- _Your goal_
Can you update every entry below so that each "Singers" reads "Vocalists", with everything else left the same?
____ Data for this task
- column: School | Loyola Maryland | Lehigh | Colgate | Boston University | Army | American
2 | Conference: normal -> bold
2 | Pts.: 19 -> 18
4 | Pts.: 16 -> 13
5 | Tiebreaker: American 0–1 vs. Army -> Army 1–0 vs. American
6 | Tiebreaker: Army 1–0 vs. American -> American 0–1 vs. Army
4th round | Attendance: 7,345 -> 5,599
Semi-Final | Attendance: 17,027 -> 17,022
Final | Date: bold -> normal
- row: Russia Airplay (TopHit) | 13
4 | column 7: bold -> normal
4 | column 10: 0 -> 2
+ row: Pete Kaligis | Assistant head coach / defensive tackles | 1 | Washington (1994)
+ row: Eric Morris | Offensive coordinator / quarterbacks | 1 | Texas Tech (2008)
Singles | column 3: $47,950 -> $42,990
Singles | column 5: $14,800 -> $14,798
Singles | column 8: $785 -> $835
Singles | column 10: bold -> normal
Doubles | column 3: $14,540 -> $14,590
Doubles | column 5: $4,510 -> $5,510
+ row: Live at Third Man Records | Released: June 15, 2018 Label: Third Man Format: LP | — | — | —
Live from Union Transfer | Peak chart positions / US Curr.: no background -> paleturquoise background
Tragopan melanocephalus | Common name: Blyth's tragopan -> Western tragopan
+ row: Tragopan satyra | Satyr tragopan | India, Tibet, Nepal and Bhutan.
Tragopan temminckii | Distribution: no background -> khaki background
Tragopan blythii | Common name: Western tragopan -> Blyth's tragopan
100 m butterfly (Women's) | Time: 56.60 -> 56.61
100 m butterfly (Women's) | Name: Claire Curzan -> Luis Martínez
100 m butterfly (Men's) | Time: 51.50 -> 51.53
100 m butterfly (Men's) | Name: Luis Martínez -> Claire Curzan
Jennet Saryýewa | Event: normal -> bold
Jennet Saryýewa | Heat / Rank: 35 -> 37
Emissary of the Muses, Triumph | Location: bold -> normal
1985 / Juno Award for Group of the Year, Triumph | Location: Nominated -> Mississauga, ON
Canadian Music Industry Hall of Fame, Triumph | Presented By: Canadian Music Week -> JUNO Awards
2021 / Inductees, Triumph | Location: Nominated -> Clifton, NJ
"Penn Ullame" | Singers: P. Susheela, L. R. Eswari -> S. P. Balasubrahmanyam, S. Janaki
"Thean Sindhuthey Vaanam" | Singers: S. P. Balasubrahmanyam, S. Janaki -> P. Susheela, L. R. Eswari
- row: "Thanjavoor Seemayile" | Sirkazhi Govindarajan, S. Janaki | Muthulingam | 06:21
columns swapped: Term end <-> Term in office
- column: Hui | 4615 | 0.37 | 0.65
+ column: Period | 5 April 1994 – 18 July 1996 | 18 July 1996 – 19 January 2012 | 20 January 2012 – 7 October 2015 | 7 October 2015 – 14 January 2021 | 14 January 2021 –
________
- _Response_
- column: School | Loyola Maryland | Lehigh | Colgate | Boston University | Army | American
2 | Conference: normal -> bold
2 | Pts.: 19 -> 18
4 | Pts.: 16 -> 13
5 | Tiebreaker: American 0–1 vs. Army -> Army 1–0 vs. American
6 | Tiebreaker: Army 1–0 vs. American -> American 0–1 vs. Army
4th round | Attendance: 7,345 -> 5,599
Semi-Final | Attendance: 17,027 -> 17,022
Final | Date: bold -> normal
- row: Russia Airplay (TopHit) | 13
4 | column 7: bold -> normal
4 | column 10: 0 -> 2
+ row: Pete Kaligis | Assistant head coach / defensive tackles | 1 | Washington (1994)
+ row: Eric Morris | Offensive coordinator / quarterbacks | 1 | Texas Tech (2008)
Singles | column 3: $47,950 -> $42,990
Singles | column 5: $14,800 -> $14,798
Singles | column 8: $785 -> $835
Singles | column 10: bold -> normal
Doubles | column 3: $14,540 -> $14,590
Doubles | column 5: $4,510 -> $5,510
+ row: Live at Third Man Records | Released: June 15, 2018 Label: Third Man Format: LP | — | — | —
Live from Union Transfer | Peak chart positions / US Curr.: no background -> paleturquoise background
Tragopan melanocephalus | Common name: Blyth's tragopan -> Western tragopan
+ row: Tragopan satyra | Satyr tragopan | India, Tibet, Nepal and Bhutan.
Tragopan temminckii | Distribution: no background -> khaki background
Tragopan blythii | Common name: Western tragopan -> Blyth's tragopan
100 m butterfly (Women's) | Time: 56.60 -> 56.61
100 m butterfly (Women's) | Name: Claire Curzan -> Luis Martínez
100 m butterfly (Men's) | Time: 51.50 -> 51.53
100 m butterfly (Men's) | Name: Luis Martínez -> Claire Curzan
Jennet Saryýewa | Event: normal -> bold
Jennet Saryýewa | Heat / Rank: 35 -> 37
Emissary of the Muses, Triumph | Location: bold -> normal
1985 / Juno Award for Group of the Year, Triumph | Location: Nominated -> Mississauga, ON
Canadian Music Industry Hall of Fame, Triumph | Presented By: Canadian Music Week -> JUNO Awards
2021 / Inductees, Triumph | Location: Nominated -> Clifton, NJ
"Penn Ullame" | Vocalists: P. Susheela, L. R. Eswari -> S. P. Balasubrahmanyam, S. Janaki
"Thean Sindhuthey Vaanam" | Vocalists: S. P. Balasubrahmanyam, S. Janaki -> P. Susheela, L. R. Eswari
- row: "Thanjavoor Seemayile" | Sirkazhi Govindarajan, S. Janaki | Muthulingam | 06:21
columns swapped: Term end <-> Term in office
- column: Hui | 4615 | 0.37 | 0.65
+ column: Period | 5 April 1994 – 18 July 1996 | 18 July 1996 – 19 January 2012 | 20 January 2012 – 7 October 2015 | 7 October 2015 – 14 January 2021 | 14 January 2021 –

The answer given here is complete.